El imperio de la tecnocracia no ha sido tan brillante como se
esperaba. Aunque encendiera algunas luces, sus sombras fueron
tenebrosas, conduciendo a Occidente a una postración, a una
desorientación sin precedentes en la historia. Cual
aprendices de brujo,
abrieron la caja de herramientas e intentaron cambiar todas las piezas,
pensando que la sociedad es como un mecano, que puede diseñarse a
placer. Y es que, como advirtieron los clásicos, abrir de par en par la
Caja de Pandora, aunque sea con la mejor voluntad, entraña riesgos que ni siquiera el más experto puede sospechar.
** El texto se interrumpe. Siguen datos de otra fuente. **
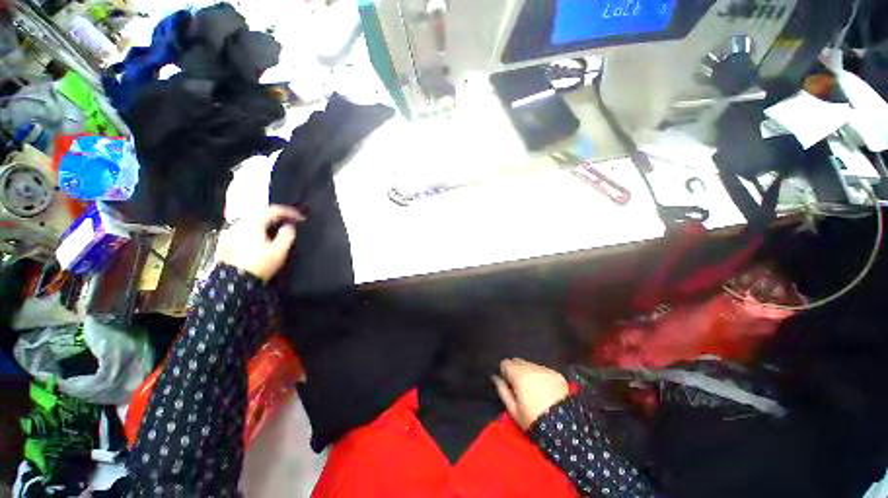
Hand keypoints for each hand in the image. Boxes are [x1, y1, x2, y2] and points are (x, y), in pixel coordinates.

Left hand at [219, 205, 304, 281]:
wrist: (233, 282)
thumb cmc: (259, 265)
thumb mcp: (279, 252)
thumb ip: (287, 236)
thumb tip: (290, 226)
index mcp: (254, 223)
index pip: (273, 210)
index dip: (289, 212)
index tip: (301, 218)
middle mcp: (240, 223)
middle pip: (260, 212)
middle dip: (277, 214)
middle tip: (290, 220)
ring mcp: (231, 231)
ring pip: (251, 219)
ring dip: (265, 220)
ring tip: (277, 226)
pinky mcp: (226, 240)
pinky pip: (244, 227)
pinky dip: (255, 226)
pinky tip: (259, 234)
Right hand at [492, 358, 569, 430]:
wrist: (564, 427)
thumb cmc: (533, 419)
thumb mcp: (513, 409)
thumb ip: (502, 390)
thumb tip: (495, 377)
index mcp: (518, 374)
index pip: (505, 363)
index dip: (504, 372)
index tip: (508, 383)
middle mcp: (531, 367)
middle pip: (518, 361)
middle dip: (516, 370)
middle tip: (519, 386)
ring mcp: (545, 369)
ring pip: (531, 365)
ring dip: (528, 373)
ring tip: (533, 389)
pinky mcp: (557, 374)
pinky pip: (543, 371)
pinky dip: (541, 377)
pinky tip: (545, 390)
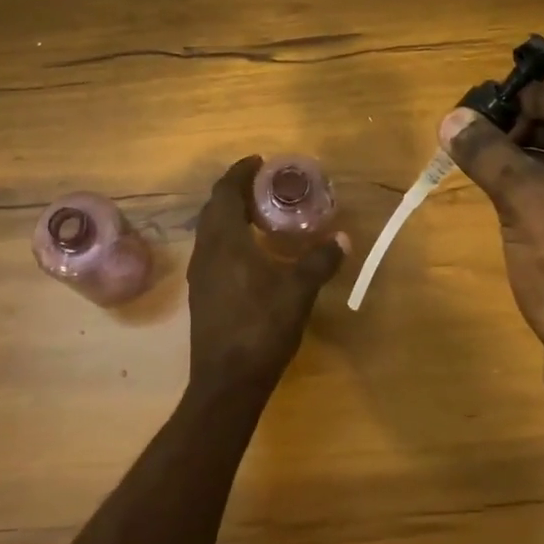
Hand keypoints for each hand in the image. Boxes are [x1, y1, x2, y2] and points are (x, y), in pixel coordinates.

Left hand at [186, 157, 346, 392]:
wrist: (227, 381)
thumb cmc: (261, 329)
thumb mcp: (298, 292)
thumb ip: (319, 262)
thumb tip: (342, 239)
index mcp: (225, 242)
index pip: (225, 193)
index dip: (240, 173)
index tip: (260, 161)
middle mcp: (206, 252)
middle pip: (214, 209)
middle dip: (235, 192)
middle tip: (264, 186)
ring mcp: (200, 275)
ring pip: (210, 232)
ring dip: (230, 216)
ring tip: (260, 215)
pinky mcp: (202, 295)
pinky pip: (213, 251)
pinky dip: (229, 239)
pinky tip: (251, 254)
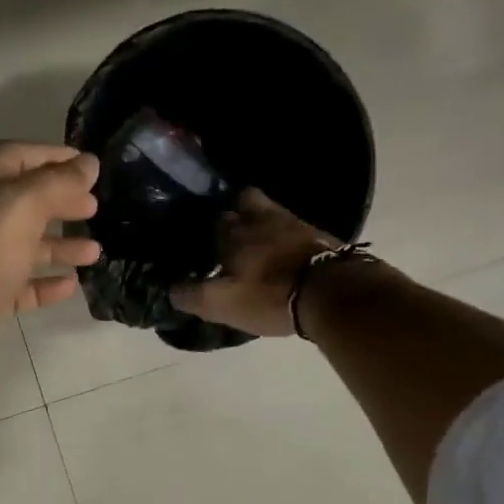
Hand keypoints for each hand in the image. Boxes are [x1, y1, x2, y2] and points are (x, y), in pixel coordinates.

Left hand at [0, 142, 100, 391]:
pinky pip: (18, 285)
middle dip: (58, 201)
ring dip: (58, 245)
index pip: (13, 157)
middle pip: (19, 201)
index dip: (50, 156)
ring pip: (21, 246)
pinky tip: (71, 285)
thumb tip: (88, 163)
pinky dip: (44, 282)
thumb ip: (55, 183)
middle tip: (94, 208)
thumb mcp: (17, 208)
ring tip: (94, 252)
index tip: (89, 166)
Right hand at [170, 188, 341, 336]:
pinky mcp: (319, 234)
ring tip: (256, 242)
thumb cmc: (269, 295)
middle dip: (234, 210)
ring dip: (261, 222)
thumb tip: (171, 288)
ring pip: (270, 212)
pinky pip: (293, 227)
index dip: (203, 226)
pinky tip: (282, 253)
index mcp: (232, 230)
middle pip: (243, 200)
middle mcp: (261, 217)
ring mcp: (294, 222)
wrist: (333, 294)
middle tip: (228, 230)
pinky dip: (285, 236)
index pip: (210, 216)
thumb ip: (189, 295)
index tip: (198, 238)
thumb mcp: (220, 303)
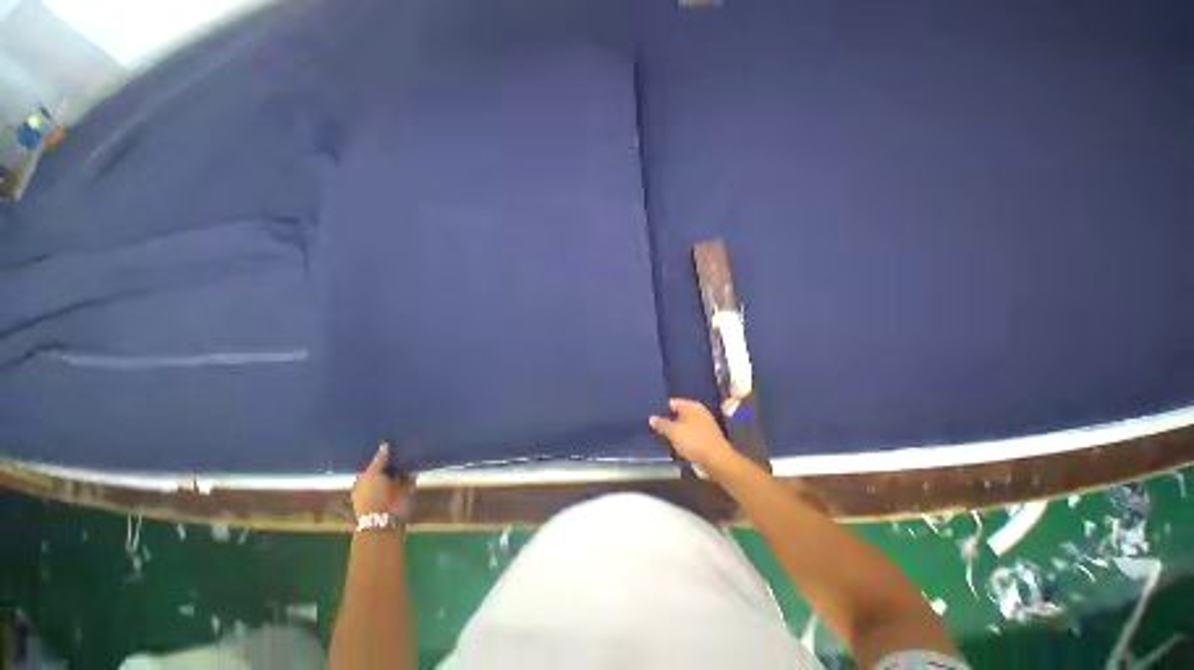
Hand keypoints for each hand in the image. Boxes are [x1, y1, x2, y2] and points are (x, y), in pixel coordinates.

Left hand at [352, 444, 414, 517]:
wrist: (384, 517)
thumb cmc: (371, 495)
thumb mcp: (372, 475)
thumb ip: (379, 460)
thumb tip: (385, 444)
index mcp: (366, 479)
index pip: (374, 463)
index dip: (381, 453)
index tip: (389, 439)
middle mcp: (380, 481)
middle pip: (388, 465)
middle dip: (395, 456)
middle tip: (404, 438)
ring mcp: (393, 485)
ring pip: (401, 469)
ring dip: (405, 462)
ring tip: (413, 444)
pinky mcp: (406, 488)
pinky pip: (411, 475)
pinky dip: (415, 469)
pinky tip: (419, 457)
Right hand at [649, 398, 743, 475]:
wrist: (717, 461)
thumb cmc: (694, 441)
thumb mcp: (673, 432)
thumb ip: (661, 424)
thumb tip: (652, 418)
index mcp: (691, 406)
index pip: (671, 403)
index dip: (660, 409)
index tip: (650, 416)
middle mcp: (698, 411)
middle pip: (677, 413)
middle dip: (667, 420)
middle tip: (653, 427)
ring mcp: (704, 424)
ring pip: (683, 425)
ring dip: (674, 431)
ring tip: (661, 436)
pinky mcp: (706, 436)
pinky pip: (690, 434)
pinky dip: (682, 437)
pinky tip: (675, 444)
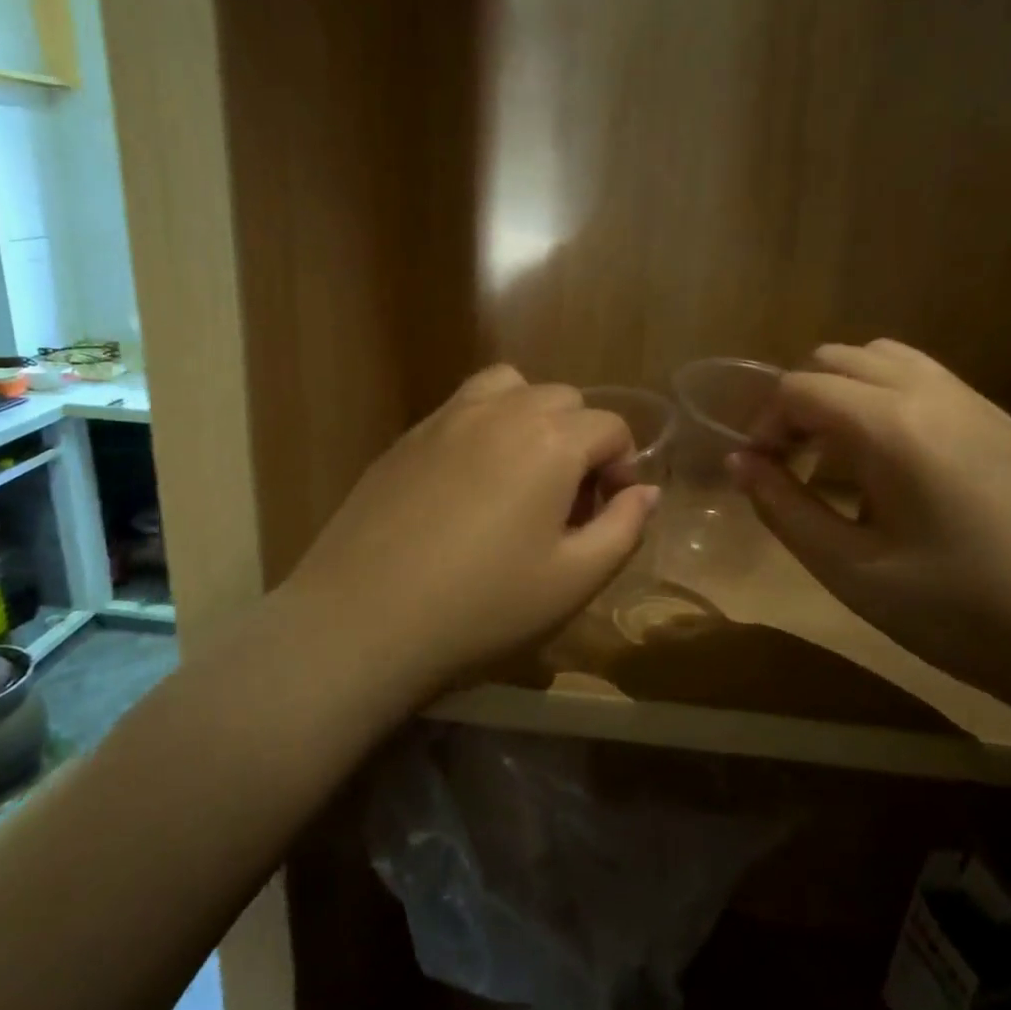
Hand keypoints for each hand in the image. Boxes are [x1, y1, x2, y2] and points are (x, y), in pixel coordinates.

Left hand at [281, 365, 659, 697]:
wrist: (363, 620)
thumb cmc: (482, 608)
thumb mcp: (573, 581)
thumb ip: (623, 528)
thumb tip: (646, 491)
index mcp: (550, 440)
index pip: (610, 426)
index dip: (623, 466)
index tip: (609, 511)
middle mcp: (500, 411)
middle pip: (562, 399)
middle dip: (581, 440)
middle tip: (568, 501)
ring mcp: (445, 418)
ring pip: (508, 388)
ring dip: (530, 418)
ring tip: (522, 474)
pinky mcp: (406, 437)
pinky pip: (461, 409)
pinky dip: (484, 427)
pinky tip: (468, 484)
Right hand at [730, 341, 1010, 713]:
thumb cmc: (960, 613)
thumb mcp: (851, 570)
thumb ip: (784, 509)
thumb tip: (740, 463)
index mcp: (892, 426)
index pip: (800, 388)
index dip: (764, 425)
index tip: (759, 473)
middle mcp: (933, 393)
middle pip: (839, 359)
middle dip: (799, 401)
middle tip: (790, 463)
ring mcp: (976, 402)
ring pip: (885, 360)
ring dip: (843, 394)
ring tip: (835, 457)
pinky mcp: (1002, 423)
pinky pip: (924, 381)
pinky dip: (884, 400)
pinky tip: (890, 464)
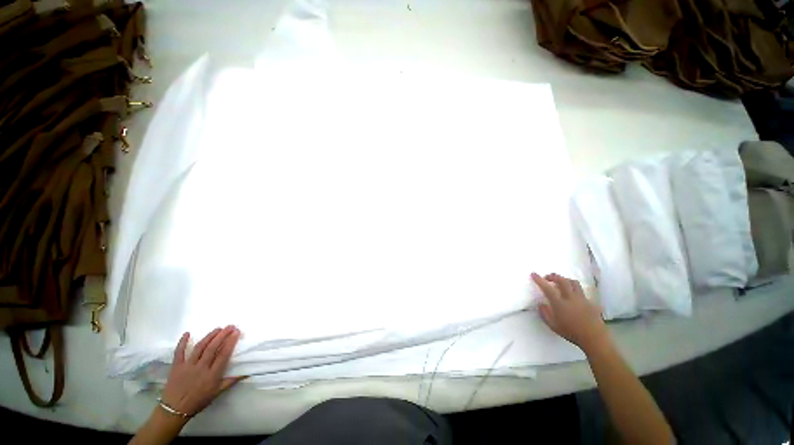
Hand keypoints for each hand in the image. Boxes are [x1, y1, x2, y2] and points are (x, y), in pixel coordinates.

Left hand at [161, 326, 243, 416]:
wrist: (174, 410)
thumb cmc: (198, 401)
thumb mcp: (216, 393)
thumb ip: (230, 381)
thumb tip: (246, 373)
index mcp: (212, 375)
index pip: (223, 355)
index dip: (231, 342)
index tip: (236, 332)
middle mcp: (201, 368)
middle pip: (212, 348)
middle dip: (222, 335)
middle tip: (230, 326)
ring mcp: (188, 366)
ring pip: (199, 347)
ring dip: (209, 336)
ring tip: (218, 328)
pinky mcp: (176, 366)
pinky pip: (179, 352)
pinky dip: (182, 342)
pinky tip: (187, 333)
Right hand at [531, 273, 608, 351]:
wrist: (594, 338)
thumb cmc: (571, 332)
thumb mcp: (553, 326)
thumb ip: (545, 314)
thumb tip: (541, 304)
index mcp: (559, 303)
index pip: (547, 288)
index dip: (539, 280)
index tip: (533, 274)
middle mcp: (571, 298)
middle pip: (562, 280)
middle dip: (554, 276)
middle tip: (548, 277)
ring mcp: (582, 299)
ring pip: (574, 283)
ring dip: (566, 280)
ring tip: (561, 283)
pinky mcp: (591, 302)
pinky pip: (582, 292)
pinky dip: (576, 291)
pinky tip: (574, 296)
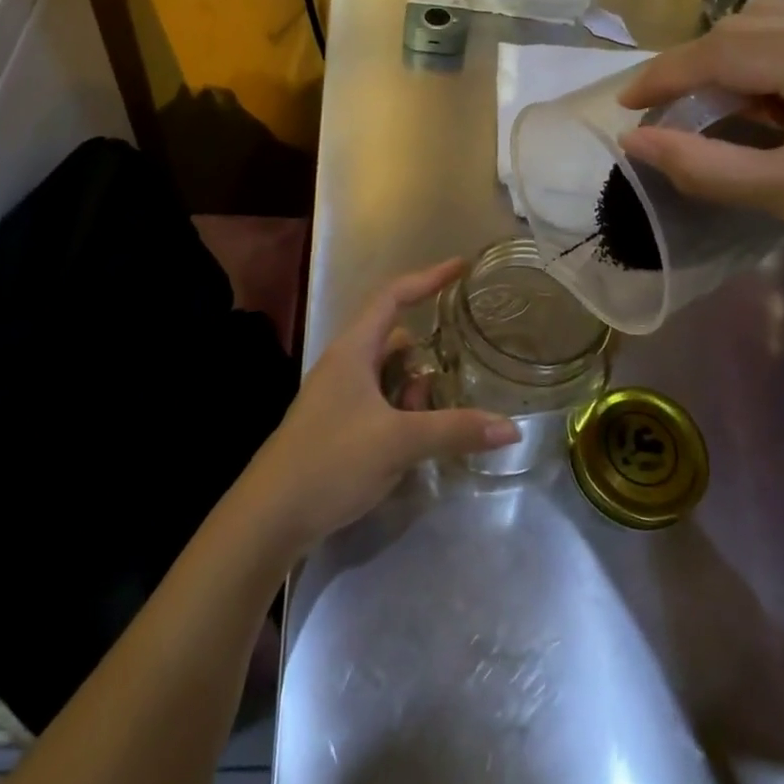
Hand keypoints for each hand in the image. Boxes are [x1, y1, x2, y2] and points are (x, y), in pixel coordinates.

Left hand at [244, 260, 521, 550]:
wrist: (271, 516)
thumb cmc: (331, 461)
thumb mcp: (399, 443)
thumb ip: (455, 430)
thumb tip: (511, 428)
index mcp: (353, 350)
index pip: (393, 296)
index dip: (428, 278)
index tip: (461, 267)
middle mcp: (345, 364)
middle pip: (394, 340)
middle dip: (425, 357)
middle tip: (457, 374)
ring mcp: (338, 396)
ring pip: (388, 376)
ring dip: (414, 391)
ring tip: (434, 418)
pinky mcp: (338, 425)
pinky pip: (380, 403)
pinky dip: (402, 413)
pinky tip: (416, 441)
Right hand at [615, 0, 783, 295]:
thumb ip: (704, 166)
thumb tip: (634, 141)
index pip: (720, 51)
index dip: (663, 76)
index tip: (625, 106)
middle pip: (742, 27)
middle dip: (694, 66)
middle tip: (668, 112)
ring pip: (773, 17)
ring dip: (731, 50)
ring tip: (718, 97)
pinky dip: (772, 42)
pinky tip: (774, 79)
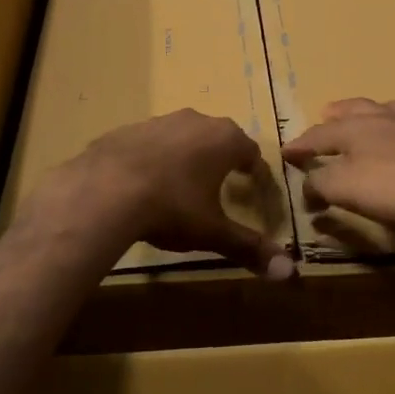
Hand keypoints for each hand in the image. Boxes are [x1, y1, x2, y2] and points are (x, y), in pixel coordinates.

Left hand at [29, 110, 293, 278]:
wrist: (104, 191)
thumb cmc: (171, 208)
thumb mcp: (212, 232)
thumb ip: (249, 248)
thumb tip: (290, 272)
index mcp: (224, 140)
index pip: (250, 151)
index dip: (254, 170)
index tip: (254, 185)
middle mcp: (195, 121)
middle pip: (217, 137)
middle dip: (221, 158)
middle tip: (220, 182)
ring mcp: (158, 121)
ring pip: (182, 136)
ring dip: (186, 155)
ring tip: (180, 184)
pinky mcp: (127, 129)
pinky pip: (149, 143)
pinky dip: (153, 158)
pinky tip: (143, 183)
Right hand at [281, 98, 394, 232]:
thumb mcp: (349, 189)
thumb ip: (321, 184)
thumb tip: (306, 186)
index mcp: (352, 128)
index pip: (316, 136)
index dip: (299, 146)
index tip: (285, 153)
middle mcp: (379, 118)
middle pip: (350, 111)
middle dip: (332, 118)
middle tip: (323, 117)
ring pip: (380, 111)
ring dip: (363, 115)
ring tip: (359, 119)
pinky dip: (394, 126)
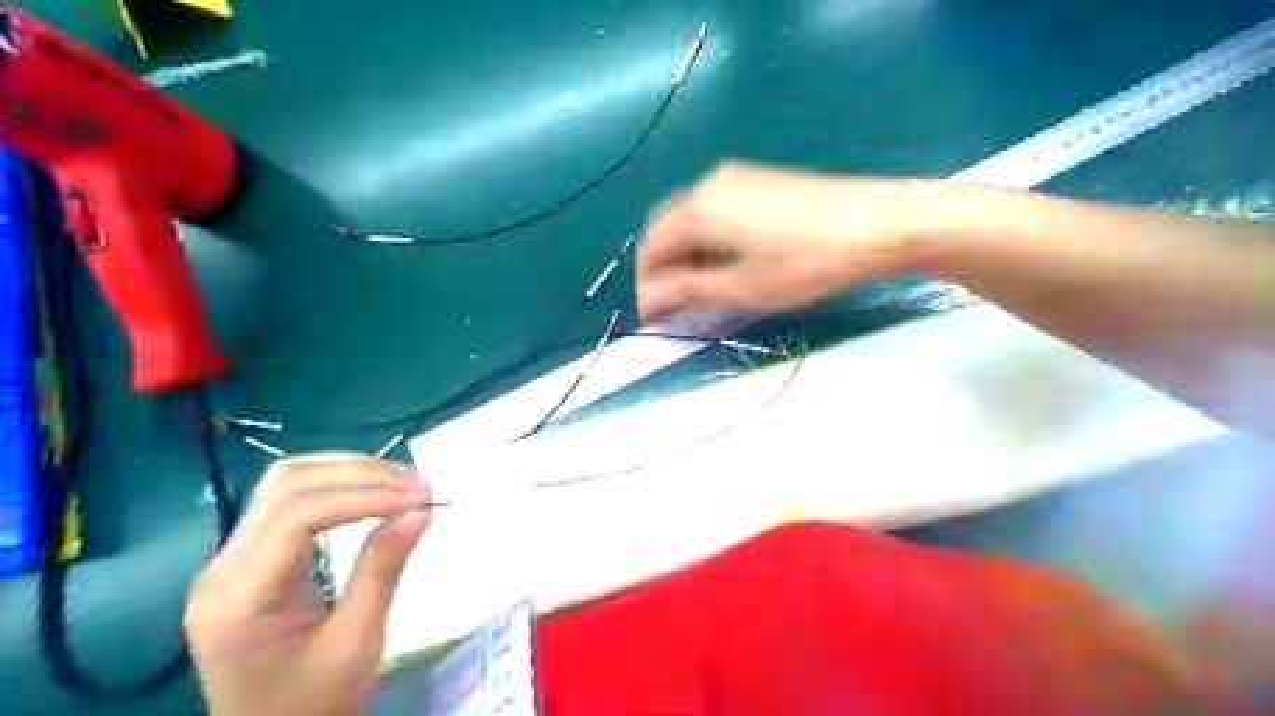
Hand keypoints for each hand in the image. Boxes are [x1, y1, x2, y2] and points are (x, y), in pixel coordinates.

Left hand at [181, 453, 434, 715]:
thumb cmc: (314, 706)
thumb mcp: (356, 644)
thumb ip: (382, 570)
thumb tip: (421, 510)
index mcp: (238, 598)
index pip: (298, 514)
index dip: (366, 496)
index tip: (421, 499)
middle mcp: (222, 568)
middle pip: (288, 486)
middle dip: (361, 475)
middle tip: (419, 486)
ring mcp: (231, 561)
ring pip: (287, 483)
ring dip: (350, 472)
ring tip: (403, 483)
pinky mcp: (251, 559)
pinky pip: (291, 502)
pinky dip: (339, 486)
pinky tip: (374, 493)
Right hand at [634, 162, 916, 317]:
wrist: (876, 222)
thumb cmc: (805, 262)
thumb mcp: (742, 287)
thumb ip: (688, 292)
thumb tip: (648, 301)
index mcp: (699, 209)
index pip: (651, 247)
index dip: (648, 285)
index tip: (655, 315)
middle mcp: (710, 185)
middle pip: (668, 230)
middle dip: (665, 269)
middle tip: (678, 305)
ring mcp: (736, 178)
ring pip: (692, 220)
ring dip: (687, 255)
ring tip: (704, 289)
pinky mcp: (759, 181)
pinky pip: (716, 211)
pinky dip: (709, 240)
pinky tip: (729, 261)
El fulgurante ascenso de los técnicos se explica por su
sólida coalición con los políticos,
cuyos intereses sintonizan mejor con los de la élite del conocimiento
que con los de propietarios y emprendedores. También fue determinante el
respeto reverencial que mantuvo el público ante los
expertos y burócratas, confiando ciegamente en su supuesto saber
omnímodo, en su bondad y buena intención.
Pero esta sumisión de la gente ante el gobierno tecnocrático ha
comenzado resquebrajarse en los últimos tiempos, dando paso a una
abierta desconfianza.
Un profundo malestar, un singular enojo se apodera de muchos
ciudadanos, que no desaprovechan ocasión para manifestar su hartazgo, su
protesta contra un
asombrado establishment. El voto a
Donald Trump o el triunfo del
Brexit en
Gran Bretaña
deben interpretarse como muestras del hartazgo de la gente, de su
monumental enojo con esos estupefactos burócratas y expertos que, en el
colmo de la ceguera, se consideran acreedores del aplauso y
agradecimiento del público pues toda su labor la realizan, piensan, por
el bien de la gente.
Quizá sea momento de que alguien explique a estos
ingenieros sociales
que los ciudadanos saben bastante bien lo que les conviene sin
necesidad de que les digan, un día sí y otro también, cómo comportarse,
cómo pensar o qué palabras utilizar. Presenciamos una fuerte
contestación que puede poner fin a la era tecnocrática y abrir la puerta
a la
emancipación del ciudadano y a la recuperación de la democracia.